Selected excerpt:
....................

Rough Catch Up
I hate it when blogs I follow go silent, and here I am pulling the same stunt. Last week I had a technology glitch, but seriously? It’s been a month?
Passage muffins, aka “use up the bananas and the almost-gone mangoes”
We were in the Gambiers for almost exactly 2 months before starting the trek back west. The plan had been to make our way back to Takaroa.
The weather gods had other plans.
Our NoForeignLand tracks, coming from the Marquesas in the north
A good passage to Hao, taking almost a full day less than the journey to Gambiers. Then a window to get to Tahanea, atoll #13 (a blog post I still have not written), and after a few days there, we headed out the pass to sail to Takaroa.
Capturing sunrise in Tahanea
Our friends on Sailing Totem have a saying - Misery is Optional - and when the forecast northeast winds were actually solid north, stronger than expected, with a bigger sea state than forecast . . . we lasted an hour of bashing our way into it before calling the plan off. Instead, we beelined it into Fakarava, dropping the hook in Hirifa just as the sun went down. In the morning, we reversed course back out the pass and off to Tahiti.
Sailing out the south pass at Fakarava. Photo courtesy Sophie on LunaSea.
As I wrote in that edition of Calypso Chronicles, “We bore off, shook the reef, and settled in for a fast sail to Fakarava, mourning the abrupt end to our time in the Tuamotus. Why Fakarava and not directly to Tahiti? We’d left Tahanea heading north, planning a single overnight with probably 3 weeks left to explore the Tuamotus. An immediate pivot to Tahiti would have meant heading south and no more time at all in these low-lying atolls. Instead, we needed one more night of calm and to get our brains ready for the shift (and a slightly longer passage.) We cleared the South Pass at Fakarava at about 4:30 pm, and after a motor straight upwind to a familiar anchorage, dropped the hook in the last vestiges of twilight at 6.

....................

Dataset entries:
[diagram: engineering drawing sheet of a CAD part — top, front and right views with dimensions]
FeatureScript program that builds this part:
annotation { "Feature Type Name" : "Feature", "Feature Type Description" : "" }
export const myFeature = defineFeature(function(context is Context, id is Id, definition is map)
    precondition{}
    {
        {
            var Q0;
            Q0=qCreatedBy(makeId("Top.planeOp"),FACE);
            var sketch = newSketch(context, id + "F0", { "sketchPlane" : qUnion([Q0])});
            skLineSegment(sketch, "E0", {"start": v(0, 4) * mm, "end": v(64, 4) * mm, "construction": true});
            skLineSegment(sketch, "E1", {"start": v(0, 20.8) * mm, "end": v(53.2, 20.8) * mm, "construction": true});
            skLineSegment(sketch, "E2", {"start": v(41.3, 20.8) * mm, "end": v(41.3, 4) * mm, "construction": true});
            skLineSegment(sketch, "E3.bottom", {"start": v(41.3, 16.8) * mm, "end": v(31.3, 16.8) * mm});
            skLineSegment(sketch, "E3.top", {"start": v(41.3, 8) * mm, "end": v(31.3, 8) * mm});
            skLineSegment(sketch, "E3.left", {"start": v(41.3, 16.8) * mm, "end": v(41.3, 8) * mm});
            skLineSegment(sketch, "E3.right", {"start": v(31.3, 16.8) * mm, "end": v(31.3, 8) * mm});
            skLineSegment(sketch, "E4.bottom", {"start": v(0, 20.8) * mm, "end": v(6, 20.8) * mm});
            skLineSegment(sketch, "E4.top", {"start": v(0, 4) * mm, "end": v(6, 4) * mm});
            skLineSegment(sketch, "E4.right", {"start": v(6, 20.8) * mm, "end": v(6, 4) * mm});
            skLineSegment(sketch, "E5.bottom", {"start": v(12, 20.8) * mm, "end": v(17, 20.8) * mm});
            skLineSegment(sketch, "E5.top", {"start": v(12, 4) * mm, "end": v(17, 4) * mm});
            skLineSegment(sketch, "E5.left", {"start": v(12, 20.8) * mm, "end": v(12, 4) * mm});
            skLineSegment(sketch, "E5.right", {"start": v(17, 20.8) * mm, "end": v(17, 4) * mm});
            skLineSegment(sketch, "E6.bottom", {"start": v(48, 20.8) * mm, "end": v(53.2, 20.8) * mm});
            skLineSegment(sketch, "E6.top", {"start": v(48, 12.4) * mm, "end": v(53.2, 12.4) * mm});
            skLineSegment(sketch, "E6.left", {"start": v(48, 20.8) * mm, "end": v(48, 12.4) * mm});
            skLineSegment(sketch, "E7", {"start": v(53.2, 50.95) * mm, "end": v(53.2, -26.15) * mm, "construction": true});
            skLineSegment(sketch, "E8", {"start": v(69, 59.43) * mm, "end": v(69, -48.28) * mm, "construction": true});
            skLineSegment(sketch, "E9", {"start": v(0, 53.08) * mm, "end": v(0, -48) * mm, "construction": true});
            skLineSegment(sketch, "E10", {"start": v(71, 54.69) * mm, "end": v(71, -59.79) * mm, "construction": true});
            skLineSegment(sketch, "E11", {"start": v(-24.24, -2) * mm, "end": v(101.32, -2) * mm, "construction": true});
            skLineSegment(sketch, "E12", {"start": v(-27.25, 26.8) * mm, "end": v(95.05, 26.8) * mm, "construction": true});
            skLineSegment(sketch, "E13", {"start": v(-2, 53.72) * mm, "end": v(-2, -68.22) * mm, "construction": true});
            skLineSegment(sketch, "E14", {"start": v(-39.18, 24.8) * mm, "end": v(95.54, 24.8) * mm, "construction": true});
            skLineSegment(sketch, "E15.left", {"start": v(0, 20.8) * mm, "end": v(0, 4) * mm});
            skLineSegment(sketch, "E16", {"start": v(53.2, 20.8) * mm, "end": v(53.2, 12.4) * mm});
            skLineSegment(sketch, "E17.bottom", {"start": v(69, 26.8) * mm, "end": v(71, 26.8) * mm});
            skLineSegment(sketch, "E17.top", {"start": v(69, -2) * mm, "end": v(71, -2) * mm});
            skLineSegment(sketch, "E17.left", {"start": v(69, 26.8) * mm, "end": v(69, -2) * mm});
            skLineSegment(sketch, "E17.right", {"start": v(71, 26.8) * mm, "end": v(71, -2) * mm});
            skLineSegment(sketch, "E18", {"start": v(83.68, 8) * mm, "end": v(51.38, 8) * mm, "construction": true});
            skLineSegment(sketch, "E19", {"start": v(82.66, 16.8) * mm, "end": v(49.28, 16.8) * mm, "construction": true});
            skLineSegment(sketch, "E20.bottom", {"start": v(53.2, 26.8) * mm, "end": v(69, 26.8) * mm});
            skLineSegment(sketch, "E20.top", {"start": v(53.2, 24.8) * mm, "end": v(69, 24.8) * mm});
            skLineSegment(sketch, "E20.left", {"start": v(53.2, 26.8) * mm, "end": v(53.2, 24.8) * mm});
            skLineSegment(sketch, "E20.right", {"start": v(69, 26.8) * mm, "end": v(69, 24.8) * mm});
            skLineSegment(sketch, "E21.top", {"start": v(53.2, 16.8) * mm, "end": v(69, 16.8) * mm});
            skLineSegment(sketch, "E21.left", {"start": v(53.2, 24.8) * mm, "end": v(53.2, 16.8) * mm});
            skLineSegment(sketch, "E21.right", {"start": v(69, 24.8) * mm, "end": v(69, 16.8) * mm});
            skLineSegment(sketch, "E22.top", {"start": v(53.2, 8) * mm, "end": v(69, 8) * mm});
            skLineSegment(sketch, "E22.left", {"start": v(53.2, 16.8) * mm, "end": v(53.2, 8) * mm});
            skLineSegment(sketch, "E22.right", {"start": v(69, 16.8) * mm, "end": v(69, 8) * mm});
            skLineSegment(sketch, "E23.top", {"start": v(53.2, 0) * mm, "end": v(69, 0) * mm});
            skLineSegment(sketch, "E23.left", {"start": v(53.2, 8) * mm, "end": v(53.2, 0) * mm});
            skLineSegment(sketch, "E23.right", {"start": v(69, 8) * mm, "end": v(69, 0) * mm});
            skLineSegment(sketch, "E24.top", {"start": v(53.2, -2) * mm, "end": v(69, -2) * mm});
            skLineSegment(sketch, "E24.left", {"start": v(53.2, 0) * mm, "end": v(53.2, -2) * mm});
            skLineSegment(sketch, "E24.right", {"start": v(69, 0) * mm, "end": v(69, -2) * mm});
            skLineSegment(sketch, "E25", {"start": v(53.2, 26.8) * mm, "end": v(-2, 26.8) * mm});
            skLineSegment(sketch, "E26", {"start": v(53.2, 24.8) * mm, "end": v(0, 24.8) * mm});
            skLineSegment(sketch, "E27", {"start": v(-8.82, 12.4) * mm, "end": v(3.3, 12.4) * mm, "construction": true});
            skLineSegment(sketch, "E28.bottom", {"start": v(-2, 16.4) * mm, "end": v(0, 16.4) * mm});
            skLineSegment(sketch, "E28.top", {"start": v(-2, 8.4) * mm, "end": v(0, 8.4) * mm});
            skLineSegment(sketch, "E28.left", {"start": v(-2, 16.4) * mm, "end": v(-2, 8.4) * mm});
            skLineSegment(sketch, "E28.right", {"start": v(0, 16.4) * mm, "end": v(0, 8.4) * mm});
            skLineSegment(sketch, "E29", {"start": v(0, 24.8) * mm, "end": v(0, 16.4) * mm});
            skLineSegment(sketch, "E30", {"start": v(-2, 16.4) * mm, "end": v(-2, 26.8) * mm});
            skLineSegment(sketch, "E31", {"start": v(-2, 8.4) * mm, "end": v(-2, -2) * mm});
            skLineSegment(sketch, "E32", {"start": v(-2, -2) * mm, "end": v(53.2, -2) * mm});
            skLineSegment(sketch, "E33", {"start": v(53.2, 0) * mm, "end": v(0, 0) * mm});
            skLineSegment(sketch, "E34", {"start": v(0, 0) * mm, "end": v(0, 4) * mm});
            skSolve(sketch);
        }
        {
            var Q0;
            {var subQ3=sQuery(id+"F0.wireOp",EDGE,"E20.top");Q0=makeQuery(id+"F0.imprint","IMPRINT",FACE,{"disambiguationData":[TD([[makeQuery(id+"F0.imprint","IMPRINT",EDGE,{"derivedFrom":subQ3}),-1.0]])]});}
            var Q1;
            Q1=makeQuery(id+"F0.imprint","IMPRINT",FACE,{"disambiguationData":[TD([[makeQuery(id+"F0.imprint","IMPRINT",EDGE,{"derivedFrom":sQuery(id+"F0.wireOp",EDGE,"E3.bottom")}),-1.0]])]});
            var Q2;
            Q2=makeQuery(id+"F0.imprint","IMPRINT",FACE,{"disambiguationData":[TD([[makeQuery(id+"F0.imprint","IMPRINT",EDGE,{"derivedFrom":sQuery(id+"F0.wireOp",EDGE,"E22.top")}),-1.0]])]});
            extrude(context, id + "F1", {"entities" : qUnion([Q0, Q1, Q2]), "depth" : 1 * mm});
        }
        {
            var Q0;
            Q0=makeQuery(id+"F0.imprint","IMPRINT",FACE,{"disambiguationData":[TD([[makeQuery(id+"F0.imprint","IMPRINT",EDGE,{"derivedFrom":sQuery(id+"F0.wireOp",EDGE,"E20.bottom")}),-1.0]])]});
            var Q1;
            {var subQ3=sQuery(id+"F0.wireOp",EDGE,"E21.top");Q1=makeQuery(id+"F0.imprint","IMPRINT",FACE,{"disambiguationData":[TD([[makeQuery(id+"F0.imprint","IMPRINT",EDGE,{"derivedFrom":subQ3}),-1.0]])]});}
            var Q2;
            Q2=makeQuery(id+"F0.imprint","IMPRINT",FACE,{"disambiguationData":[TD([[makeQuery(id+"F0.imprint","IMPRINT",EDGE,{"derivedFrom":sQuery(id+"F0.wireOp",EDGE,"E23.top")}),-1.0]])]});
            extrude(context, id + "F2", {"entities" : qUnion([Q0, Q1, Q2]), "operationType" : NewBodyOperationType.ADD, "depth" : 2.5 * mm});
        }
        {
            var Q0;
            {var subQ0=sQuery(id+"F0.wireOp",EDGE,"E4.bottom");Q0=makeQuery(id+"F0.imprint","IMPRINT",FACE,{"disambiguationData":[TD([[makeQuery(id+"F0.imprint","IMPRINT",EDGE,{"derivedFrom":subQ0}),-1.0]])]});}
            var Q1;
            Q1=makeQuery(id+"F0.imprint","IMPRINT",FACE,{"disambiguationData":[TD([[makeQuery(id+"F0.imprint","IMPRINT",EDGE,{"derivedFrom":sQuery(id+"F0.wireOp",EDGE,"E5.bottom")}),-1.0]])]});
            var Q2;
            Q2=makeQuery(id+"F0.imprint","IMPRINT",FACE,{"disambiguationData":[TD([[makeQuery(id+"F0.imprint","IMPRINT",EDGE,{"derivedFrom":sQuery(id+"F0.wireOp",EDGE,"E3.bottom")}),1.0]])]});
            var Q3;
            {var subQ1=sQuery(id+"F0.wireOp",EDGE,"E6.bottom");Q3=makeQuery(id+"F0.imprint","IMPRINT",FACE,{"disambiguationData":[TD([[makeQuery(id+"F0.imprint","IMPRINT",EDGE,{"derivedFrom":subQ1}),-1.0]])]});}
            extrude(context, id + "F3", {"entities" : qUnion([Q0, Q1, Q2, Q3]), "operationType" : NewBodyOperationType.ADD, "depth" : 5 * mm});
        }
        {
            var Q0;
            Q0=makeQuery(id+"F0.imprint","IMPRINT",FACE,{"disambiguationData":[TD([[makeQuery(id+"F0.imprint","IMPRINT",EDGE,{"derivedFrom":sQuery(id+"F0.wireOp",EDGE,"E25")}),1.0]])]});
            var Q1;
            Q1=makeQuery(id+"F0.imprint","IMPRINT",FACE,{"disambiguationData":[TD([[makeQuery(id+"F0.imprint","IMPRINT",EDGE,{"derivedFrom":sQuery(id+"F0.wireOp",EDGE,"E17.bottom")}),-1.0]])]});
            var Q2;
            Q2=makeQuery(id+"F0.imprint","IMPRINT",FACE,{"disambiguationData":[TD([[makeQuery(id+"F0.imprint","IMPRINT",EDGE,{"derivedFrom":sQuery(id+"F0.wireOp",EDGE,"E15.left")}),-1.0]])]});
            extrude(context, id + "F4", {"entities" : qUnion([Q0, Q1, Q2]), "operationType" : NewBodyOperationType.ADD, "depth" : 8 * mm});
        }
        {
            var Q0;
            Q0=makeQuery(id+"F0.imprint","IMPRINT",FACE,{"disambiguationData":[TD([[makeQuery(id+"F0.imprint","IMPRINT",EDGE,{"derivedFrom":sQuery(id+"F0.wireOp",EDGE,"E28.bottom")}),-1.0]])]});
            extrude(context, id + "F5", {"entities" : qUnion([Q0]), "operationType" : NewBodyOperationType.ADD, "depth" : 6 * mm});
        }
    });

....................

Exercise 1: In the sailing catch-up post, what saying do the friends on Sailing Totem have?
Exercise 2: Resume the sailing catch-up post, continuing after its last sentence.

Task answer 1: Misery is Optional.

Task answer 2:
And Monday morning, April 27, up came the hook and off we went, almost dead downwind on a rhumbline course for the tip of Tahiti. “
North coast of Tahiti: moonset, stars, nav-light-lit sail, and the loom of Papeete, all in one shot.
We dropped the hook at 10 am in an anchorage that was FAR less comfortable than it had been the last time we were there. Mission? Laundry (in what might be the only self-serve laundromat in French Polynesia), fuel, provisioning. In a stroke of luck, we rented the VERY LAST car available from our favorite car rental spot because it was a holiday weekend . . .
Laundry, check.
Pizza dinner. Draft beer. Yes thank you.
6 hours after anchoring after a 2 night passage, we had done 3 loads of laundry, filled all fuel containers, and managed to get ourselves back ashore to go OUT TO DINNER (what???) for pizza and beer. A friend asked if we’d had any rest time after the passage, and the answer was a resounding NO. We had things to do, and Tahiti needed to be in the rearview mirror.
Our favorite Champion, near the Airbnb we were in at Christmas.
2 runs to Carrefour, a Champion run, a stop at Super U . . . we’re loaded.
Return the car at 8:30 am, pick up the anchor by 9, and we completed a very efficient and successful 48 hour surgical strike on Tahiti. The disappointment was that we did not get a chance to reconnect with Jeremy’s cousins.
From here it was Moorea, then Huahine, Raiatea, Taha’a, and Bora Bora.
Moonrise over Moorea, with Tahiti in the background
Huahine from a scenic overlook
Samantha and David from Boundless invited us to share their rental car in Huahine.
Raiatea’s geography is stunning
Jeremy went foiling in Taha’a, undeterred by the rain
Bora Bora approaches . . .
Calypso on a mooring ball, Bora Bora volcano behind
And at 12 noon on May 24 we cleared the pass at Bora Bora, outbound clearance in hand. Next stop, the Cook Islands!